BEGIN Data shown

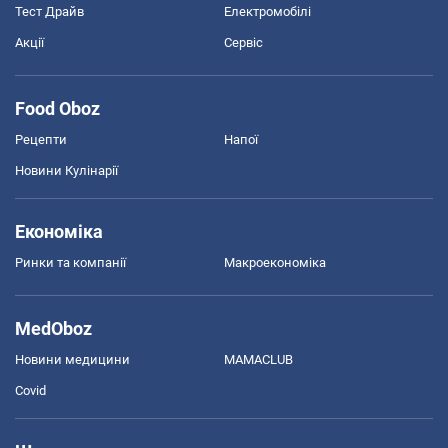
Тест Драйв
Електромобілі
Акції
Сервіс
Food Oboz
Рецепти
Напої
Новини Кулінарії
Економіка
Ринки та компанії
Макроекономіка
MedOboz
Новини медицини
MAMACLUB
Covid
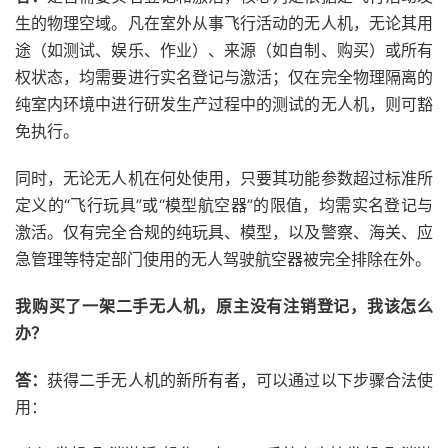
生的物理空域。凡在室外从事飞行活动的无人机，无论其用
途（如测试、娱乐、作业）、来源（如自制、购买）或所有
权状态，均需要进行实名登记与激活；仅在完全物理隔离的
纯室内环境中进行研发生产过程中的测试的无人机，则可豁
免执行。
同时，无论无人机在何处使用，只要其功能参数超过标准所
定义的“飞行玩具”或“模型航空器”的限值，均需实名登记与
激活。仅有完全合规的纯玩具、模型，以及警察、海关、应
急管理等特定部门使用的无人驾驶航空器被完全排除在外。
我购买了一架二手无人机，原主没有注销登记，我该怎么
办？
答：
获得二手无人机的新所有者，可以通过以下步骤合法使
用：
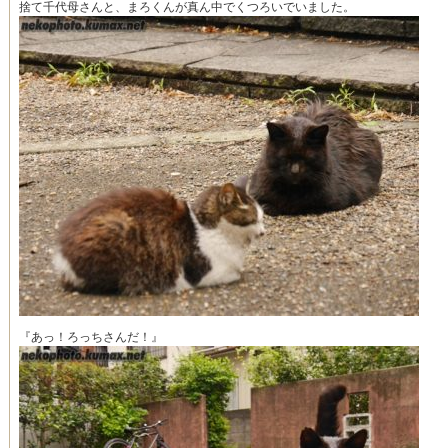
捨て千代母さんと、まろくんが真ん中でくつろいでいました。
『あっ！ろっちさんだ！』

END Data shown
BEGIN Data shown

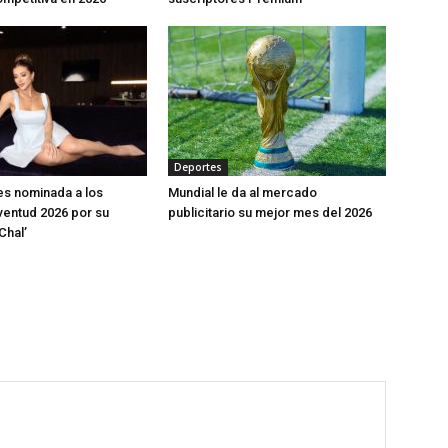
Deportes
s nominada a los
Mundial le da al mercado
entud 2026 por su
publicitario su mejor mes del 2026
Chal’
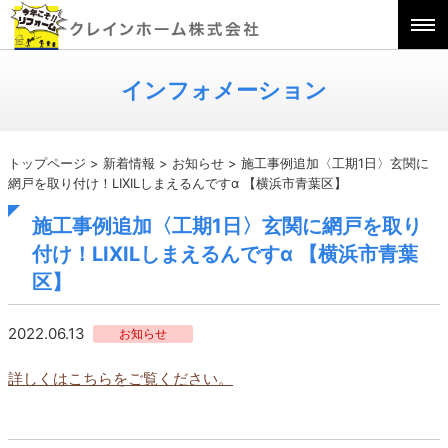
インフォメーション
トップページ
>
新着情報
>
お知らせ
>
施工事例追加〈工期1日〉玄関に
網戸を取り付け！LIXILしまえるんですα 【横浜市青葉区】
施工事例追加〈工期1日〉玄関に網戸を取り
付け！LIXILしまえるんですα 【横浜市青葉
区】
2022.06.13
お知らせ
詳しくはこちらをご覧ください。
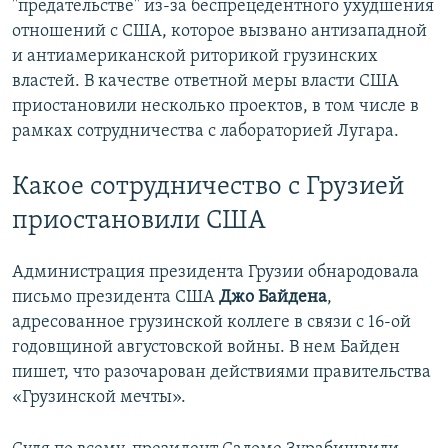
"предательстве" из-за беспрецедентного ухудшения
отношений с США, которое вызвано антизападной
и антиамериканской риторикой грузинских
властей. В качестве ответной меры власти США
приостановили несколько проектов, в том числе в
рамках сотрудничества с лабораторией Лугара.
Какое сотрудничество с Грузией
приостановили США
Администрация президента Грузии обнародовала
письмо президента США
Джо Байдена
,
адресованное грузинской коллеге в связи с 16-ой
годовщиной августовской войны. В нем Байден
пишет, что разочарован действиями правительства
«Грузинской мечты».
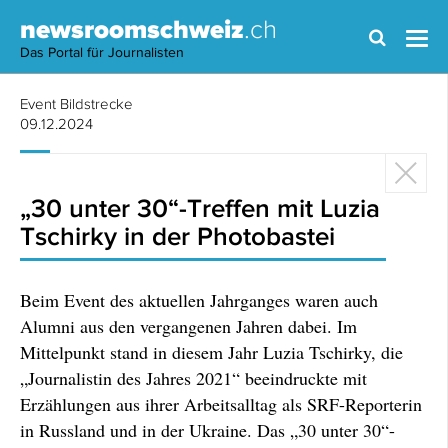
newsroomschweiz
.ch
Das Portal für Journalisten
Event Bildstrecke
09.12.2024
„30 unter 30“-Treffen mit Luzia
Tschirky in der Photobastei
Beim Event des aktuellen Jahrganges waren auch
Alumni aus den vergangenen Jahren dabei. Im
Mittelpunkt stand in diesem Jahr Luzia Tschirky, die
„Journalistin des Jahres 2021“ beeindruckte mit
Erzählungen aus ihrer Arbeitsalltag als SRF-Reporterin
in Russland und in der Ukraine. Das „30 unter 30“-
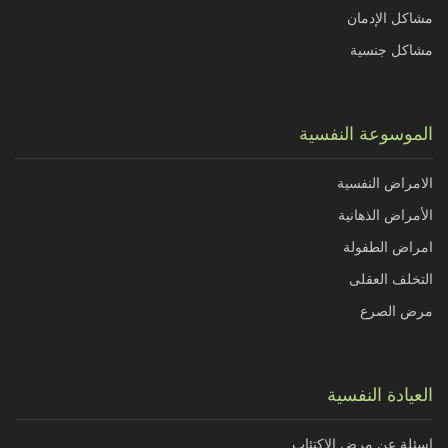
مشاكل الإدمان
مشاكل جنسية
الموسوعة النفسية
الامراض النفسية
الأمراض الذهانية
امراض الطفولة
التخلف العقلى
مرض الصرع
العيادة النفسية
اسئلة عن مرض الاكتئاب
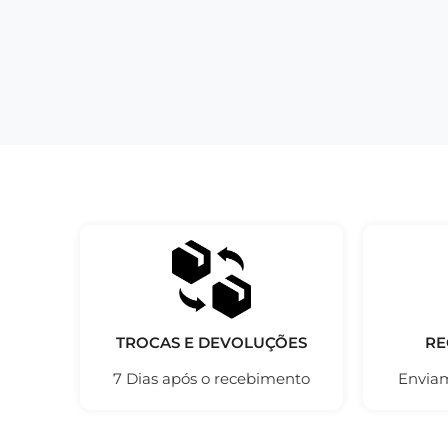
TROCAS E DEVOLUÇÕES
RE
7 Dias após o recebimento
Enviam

END Data shown
BEGIN Data shown

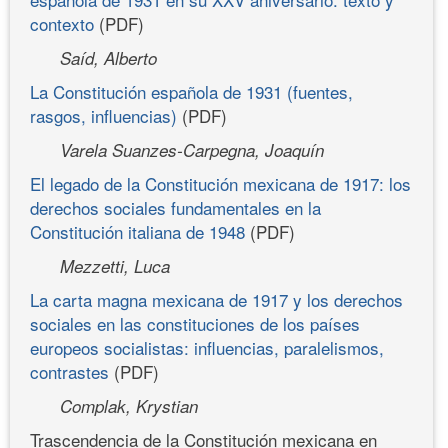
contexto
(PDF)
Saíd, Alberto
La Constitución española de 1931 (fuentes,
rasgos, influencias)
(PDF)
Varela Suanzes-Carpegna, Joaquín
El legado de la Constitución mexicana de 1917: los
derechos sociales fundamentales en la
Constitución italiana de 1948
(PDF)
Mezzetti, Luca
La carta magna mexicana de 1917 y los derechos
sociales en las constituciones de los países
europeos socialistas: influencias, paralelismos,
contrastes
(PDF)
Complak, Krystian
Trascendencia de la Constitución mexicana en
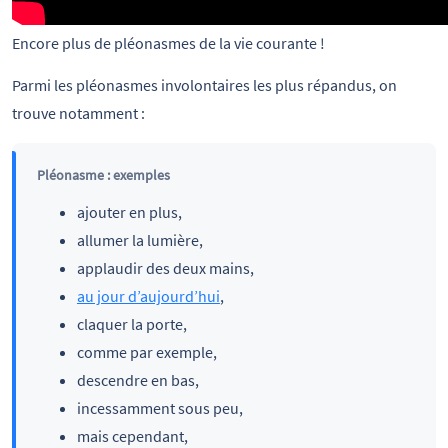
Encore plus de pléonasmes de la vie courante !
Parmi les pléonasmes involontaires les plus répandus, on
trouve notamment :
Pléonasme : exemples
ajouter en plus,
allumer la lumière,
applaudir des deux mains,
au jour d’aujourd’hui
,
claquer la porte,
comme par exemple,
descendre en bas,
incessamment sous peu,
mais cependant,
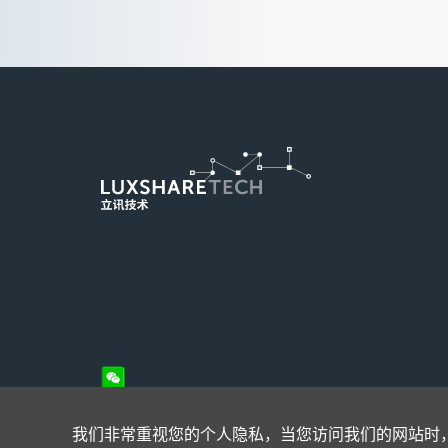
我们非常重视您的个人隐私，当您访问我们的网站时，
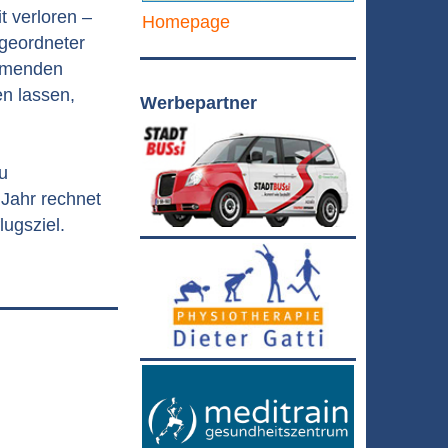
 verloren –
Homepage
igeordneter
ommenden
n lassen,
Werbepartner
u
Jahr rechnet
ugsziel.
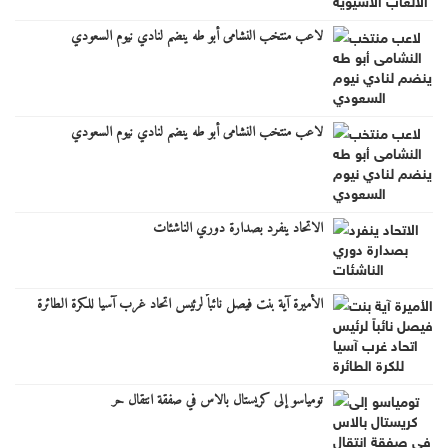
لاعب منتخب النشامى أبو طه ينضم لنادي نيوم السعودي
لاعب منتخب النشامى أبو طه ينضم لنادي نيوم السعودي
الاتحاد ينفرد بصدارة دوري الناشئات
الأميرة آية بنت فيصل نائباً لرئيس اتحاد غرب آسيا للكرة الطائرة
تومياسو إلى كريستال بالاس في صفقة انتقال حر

END Data shown

▸ How to complete this task
Once the line with "الأميرة آية بنت" is found in the records above, print exactly that line and every line after it through the line with "تومياسو إلى كريستال بالاس في صفقة انتقال حر".

▸ Response box
الأميرة آية بنت فيصل نائباً لرئيس اتحاد غرب آسيا للكرة الطائرة
تومياسو إلى كريستال بالاس في صفقة انتقال حر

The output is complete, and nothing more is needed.